At the beautiful Pepperdine University campus in Malibu, California, the NASBA Center for the Public Trust will co-sponsor this conference with the Straus Institute of Dispute Resolution.
This conference will present leaders of outstanding companies and engage participants in an interactive dialogue intended to advance the understanding of how conflict can be converted from crisis to opportunity. This high-level strategic conversation will focus on industries and the professionals who serve them, while bringing leading resources together to illustrate, examine and practice the power of collaboration.
Accountants, attorneys, physicians, architects, compliance officers, mediators and executives in every industry will want to attend and participate in this one of a kind conference.

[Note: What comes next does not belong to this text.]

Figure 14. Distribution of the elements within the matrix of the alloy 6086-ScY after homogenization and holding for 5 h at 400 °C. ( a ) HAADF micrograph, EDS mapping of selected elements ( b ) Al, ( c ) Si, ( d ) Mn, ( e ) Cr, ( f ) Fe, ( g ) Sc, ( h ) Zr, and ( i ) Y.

The credibility of American institutions appears to be at an all time low. Media accounts of financial improprieties, self-dealing and cover-ups abound. No organizational entity is immune from the taint of a distrusting public. Businesses, both for profit and nonprofit, charities and religious organizations all have been in the spotlight for ethical lapses. Industries from healthcare to energy, from unions to government, from civilian to military are in search of a revitalized pubic trust.
Many ethical business lapses occur when individuals and the companies they work for are unprepared for conflict and through avoidance methods are left to deal with the costly consequences of unresolved disputes.

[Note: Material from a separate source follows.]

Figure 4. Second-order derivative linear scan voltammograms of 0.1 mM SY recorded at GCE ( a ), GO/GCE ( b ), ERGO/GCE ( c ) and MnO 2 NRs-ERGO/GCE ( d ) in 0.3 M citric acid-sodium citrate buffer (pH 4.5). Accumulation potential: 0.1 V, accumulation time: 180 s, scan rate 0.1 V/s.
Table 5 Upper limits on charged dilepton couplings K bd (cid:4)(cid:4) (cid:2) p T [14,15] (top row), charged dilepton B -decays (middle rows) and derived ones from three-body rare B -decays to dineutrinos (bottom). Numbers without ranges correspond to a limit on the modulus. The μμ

There are companies and business leaders who deal proactively with conflict through culture, systems and training. These companies exhibit some of the leading business models in our economy. They are recognized for their best practices and their economic success. Rather than stifle complaints from employees, customers and patients, these organizations encourage dissent and reward it with prompt and effective dispute resolution mechanisms. Organizations that systematize and train their people in dispute resolution and conflict management techniques are less likely to suffer legal challenges and organizational disruptions resulting from unethical business practices.